WHAT YOU SHOULD DO
Please retype all of the entries that follow, leaving the images out.

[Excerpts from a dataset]
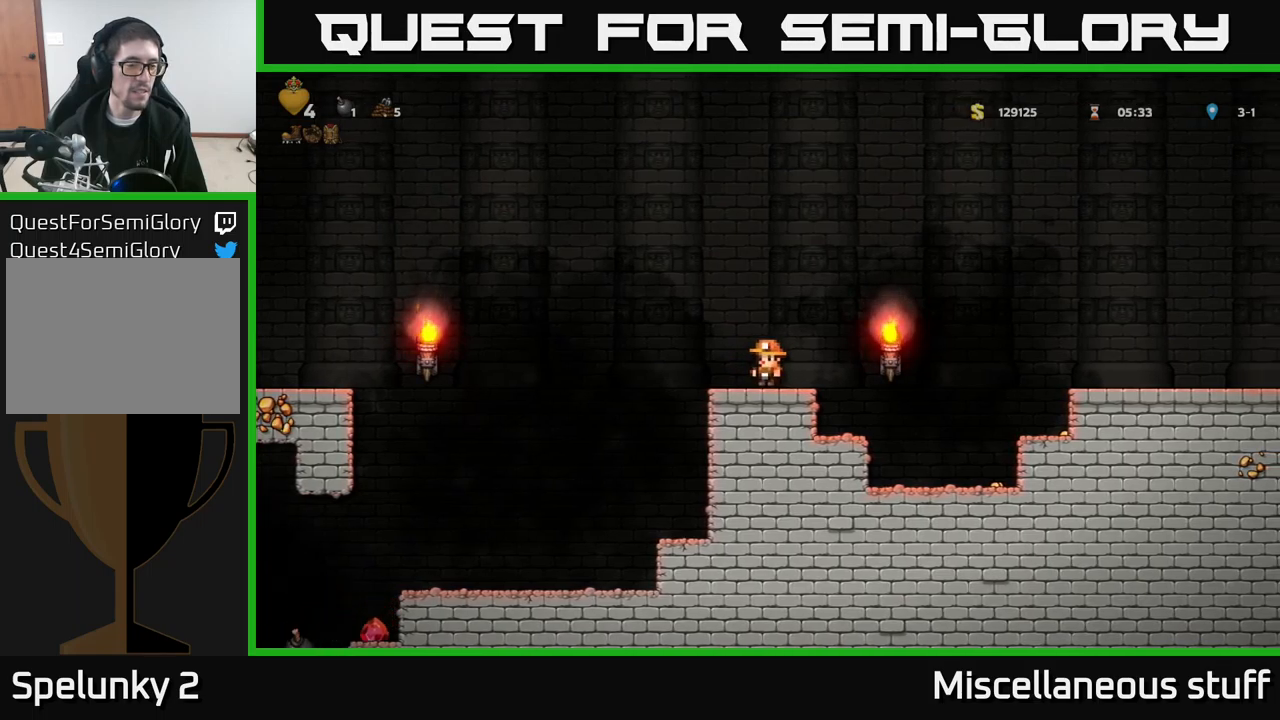
{"buttons": [], "left_stick": "center", "events": []}
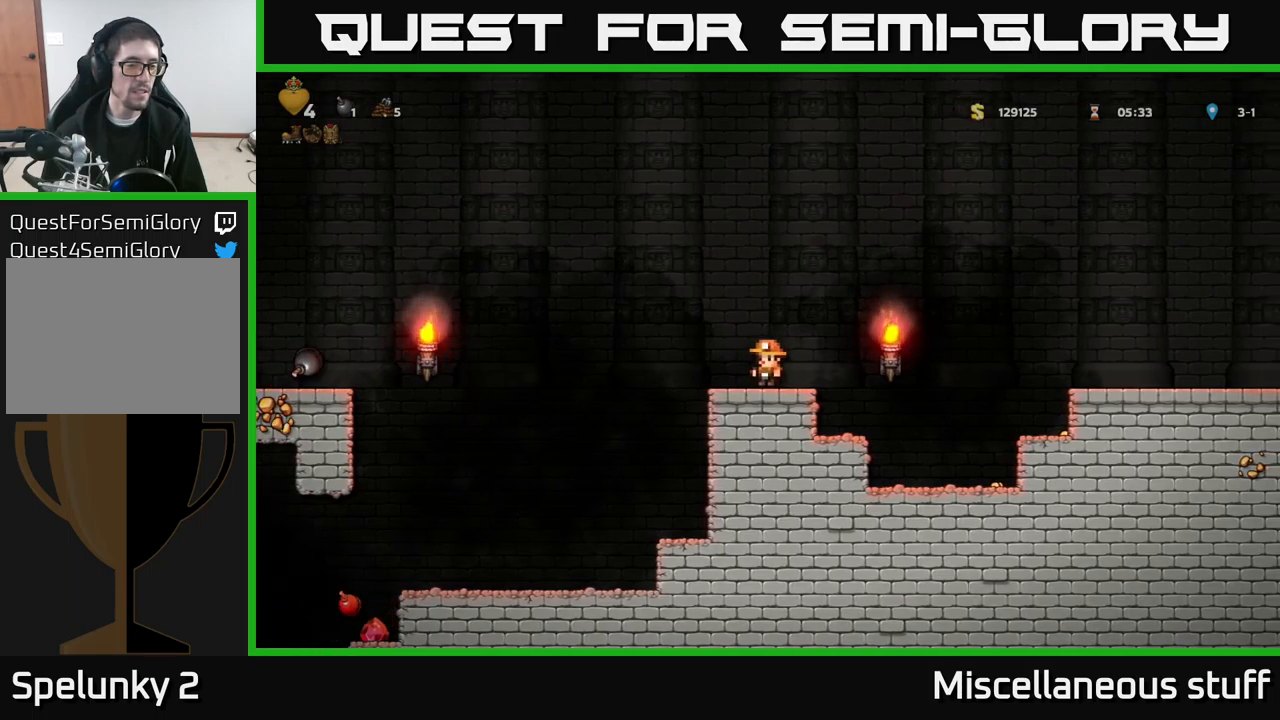
{"buttons": [], "left_stick": "center", "events": []}
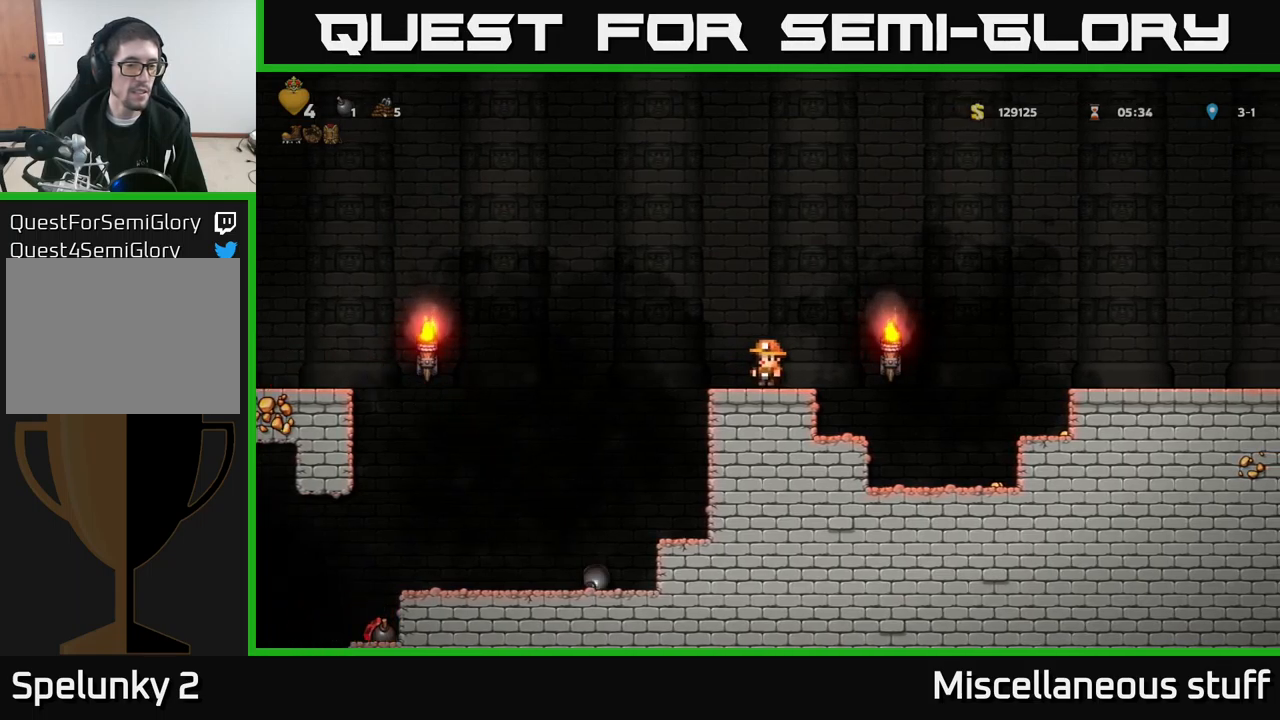
{"buttons": [], "left_stick": "center", "events": []}
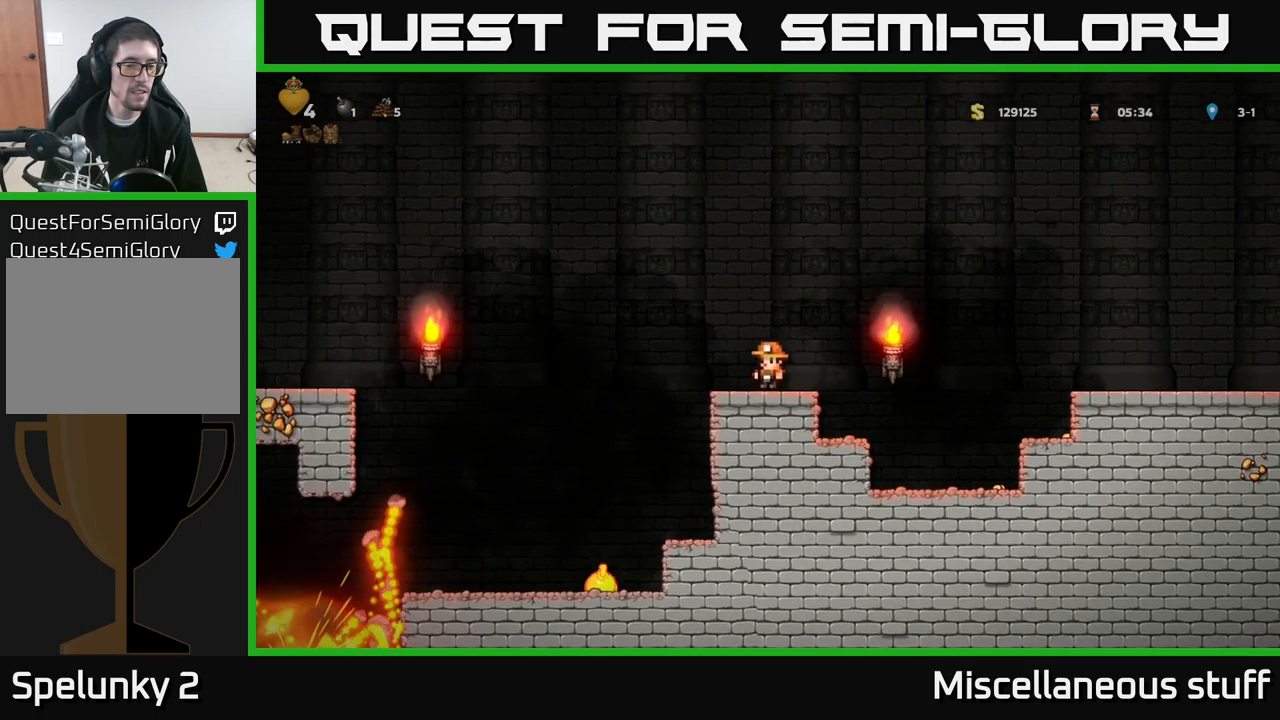
{"buttons": [], "left_stick": "center", "events": []}
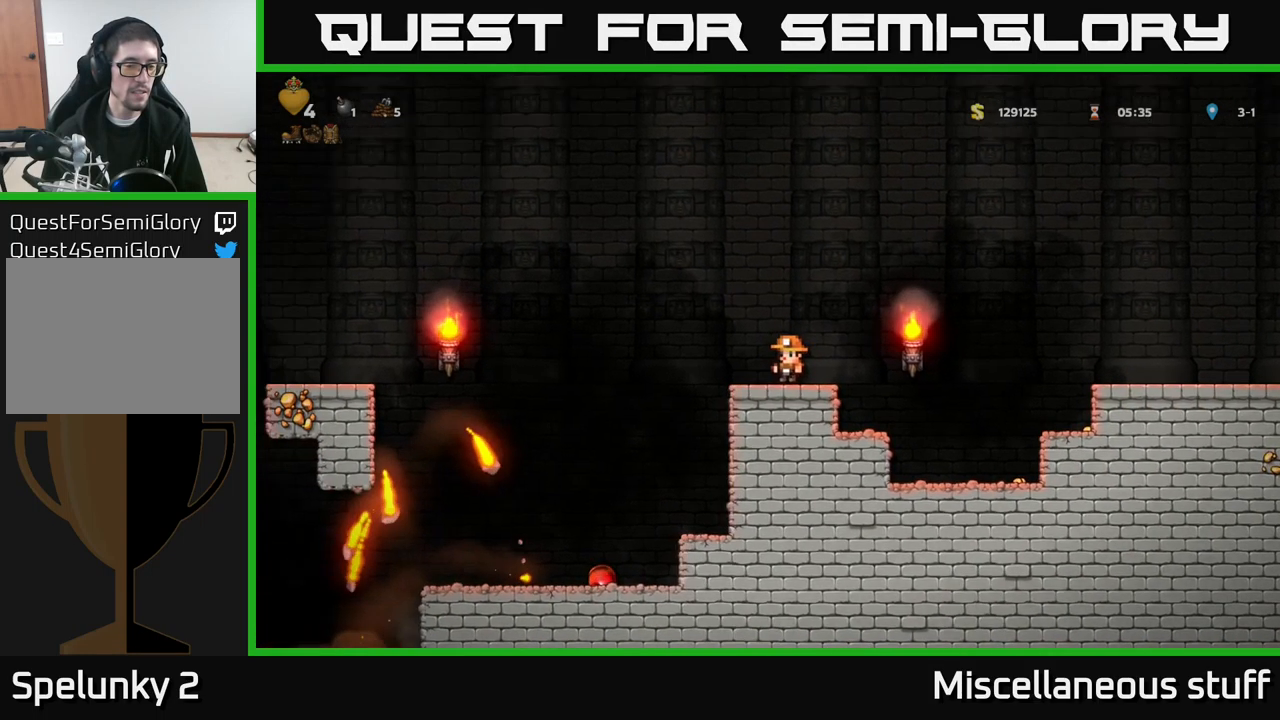
{"buttons": [], "left_stick": "center", "events": []}
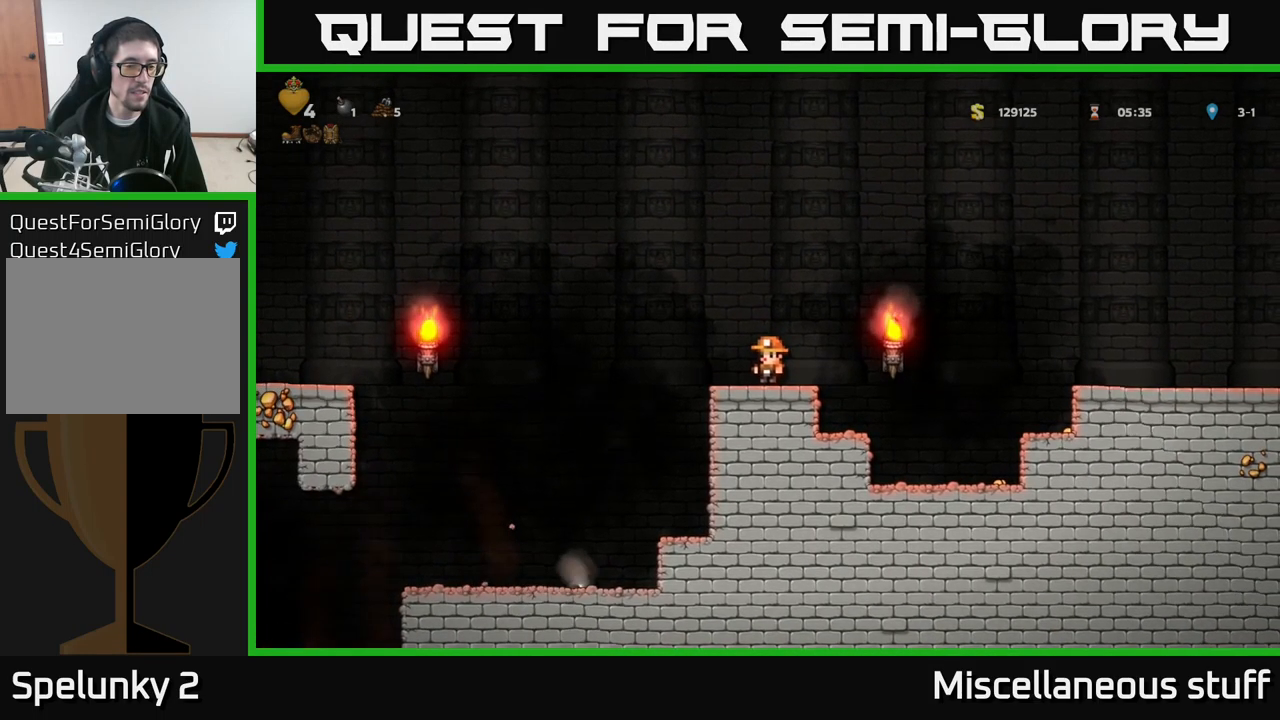
{"buttons": [], "left_stick": "center", "events": []}
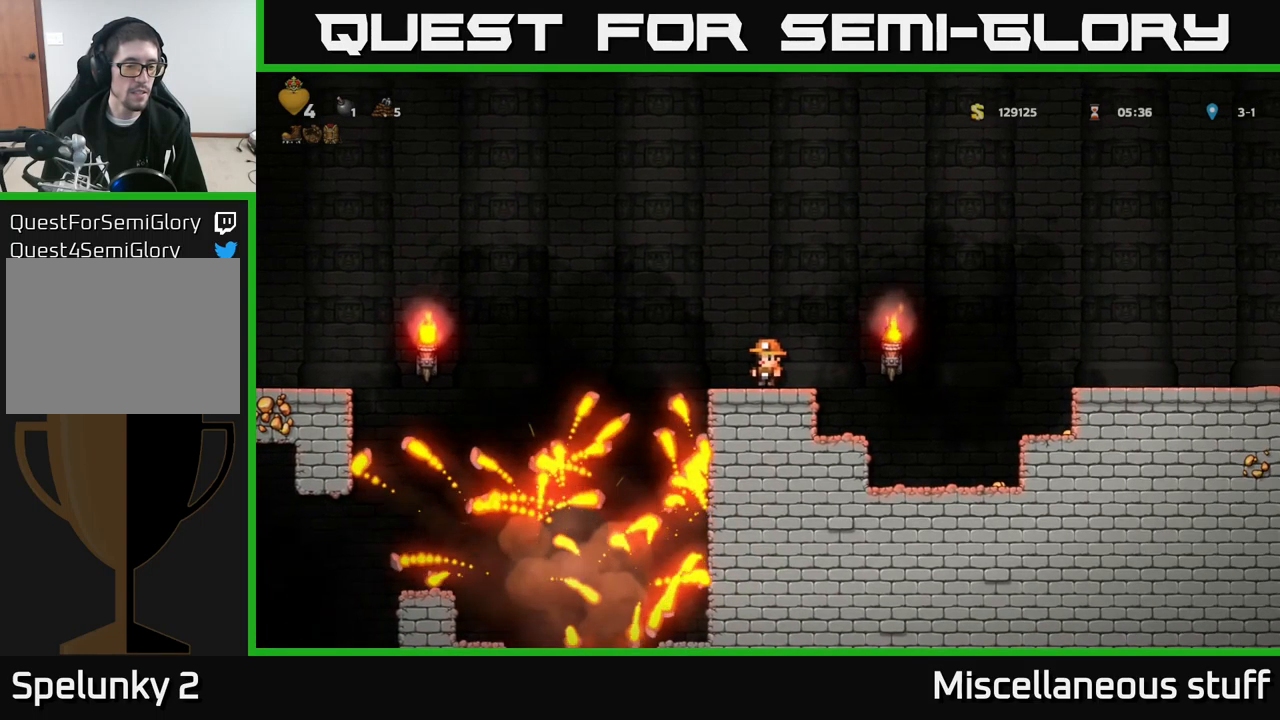
{"buttons": ["DPAD_LEFT"], "left_stick": "center", "events": [[417, "DPAD_LEFT", "down"]]}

SOLUTION TO THE EXERCISE
{"buttons": [], "left_stick": "center", "events": []}
{"buttons": [], "left_stick": "center", "events": []}
{"buttons": [], "left_stick": "center", "events": []}
{"buttons": [], "left_stick": "center", "events": []}
{"buttons": [], "left_stick": "center", "events": []}
{"buttons": [], "left_stick": "center", "events": []}
{"buttons": ["DPAD_LEFT"], "left_stick": "center", "events": [[417, "DPAD_LEFT", "down"]]}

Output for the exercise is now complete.